Instructions to follow → Repeat the listing below in full, keeping each word as given.
─── Available records ───
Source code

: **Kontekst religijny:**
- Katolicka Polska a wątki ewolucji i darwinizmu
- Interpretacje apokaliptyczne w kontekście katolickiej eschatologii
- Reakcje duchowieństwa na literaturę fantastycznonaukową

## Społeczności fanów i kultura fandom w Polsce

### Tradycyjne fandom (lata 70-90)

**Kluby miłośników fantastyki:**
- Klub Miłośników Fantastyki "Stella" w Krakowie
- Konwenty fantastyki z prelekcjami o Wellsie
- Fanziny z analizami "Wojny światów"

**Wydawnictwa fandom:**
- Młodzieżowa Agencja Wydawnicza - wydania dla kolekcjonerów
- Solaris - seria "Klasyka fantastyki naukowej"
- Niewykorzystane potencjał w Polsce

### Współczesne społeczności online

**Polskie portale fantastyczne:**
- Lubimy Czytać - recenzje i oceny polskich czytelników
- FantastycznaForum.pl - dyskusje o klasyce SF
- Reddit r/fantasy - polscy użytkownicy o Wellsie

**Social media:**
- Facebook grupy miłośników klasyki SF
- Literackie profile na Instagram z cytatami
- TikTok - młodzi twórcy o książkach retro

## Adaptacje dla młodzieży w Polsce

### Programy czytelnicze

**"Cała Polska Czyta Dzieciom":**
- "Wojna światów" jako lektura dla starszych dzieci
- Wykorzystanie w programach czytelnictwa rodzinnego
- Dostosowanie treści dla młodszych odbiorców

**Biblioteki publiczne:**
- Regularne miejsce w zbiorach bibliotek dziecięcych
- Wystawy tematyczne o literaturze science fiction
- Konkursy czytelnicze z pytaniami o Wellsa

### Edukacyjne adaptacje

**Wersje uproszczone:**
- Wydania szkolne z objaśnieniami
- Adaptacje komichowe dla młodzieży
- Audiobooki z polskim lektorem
───
Solution to this task →
Source code

: **Kontekst religijny:**
- Katolicka Polska a wątki ewolucji i darwinizmu
- Interpretacje apokaliptyczne w kontekście katolickiej eschatologii
- Reakcje duchowieństwa na literaturę fantastycznonaukową

## Społeczności fanów i kultura fandom w Polsce

### Tradycyjne fandom (lata 70-90)

**Kluby miłośników fantastyki:**
- Klub Miłośników Fantastyki "Stella" w Krakowie
- Konwenty fantastyki z prelekcjami o Wellsie
- Fanziny z analizami "Wojny światów"

**Wydawnictwa fandom:**
- Młodzieżowa Agencja Wydawnicza - wydania dla kolekcjonerów
- Solaris - seria "Klasyka fantastyki naukowej"
- Niewykorzystane potencjał w Polsce

### Współczesne społeczności online

**Polskie portale fantastyczne:**
- Lubimy Czytać - recenzje i oceny polskich czytelników
- FantastycznaForum.pl - dyskusje o klasyce SF
- Reddit r/fantasy - polscy użytkownicy o Wellsie

**Social media:**
- Facebook grupy miłośników klasyki SF
- Literackie profile na Instagram z cytatami
- TikTok - młodzi twórcy o książkach retro

## Adaptacje dla młodzieży w Polsce

### Programy czytelnicze

**"Cała Polska Czyta Dzieciom":**
- "Wojna światów" jako lektura dla starszych dzieci
- Wykorzystanie w programach czytelnictwa rodzinnego
- Dostosowanie treści dla młodszych odbiorców

**Biblioteki publiczne:**
- Regularne miejsce w zbiorach bibliotek dziecięcych
- Wystawy tematyczne o literaturze science fiction
- Konkursy czytelnicze z pytaniami o Wellsa

### Edukacyjne adaptacje

**Wersje uproszczone:**
- Wydania szkolne z objaśnieniami
- Adaptacje komichowe dla młodzieży
- Audiobooki z polskim lektorem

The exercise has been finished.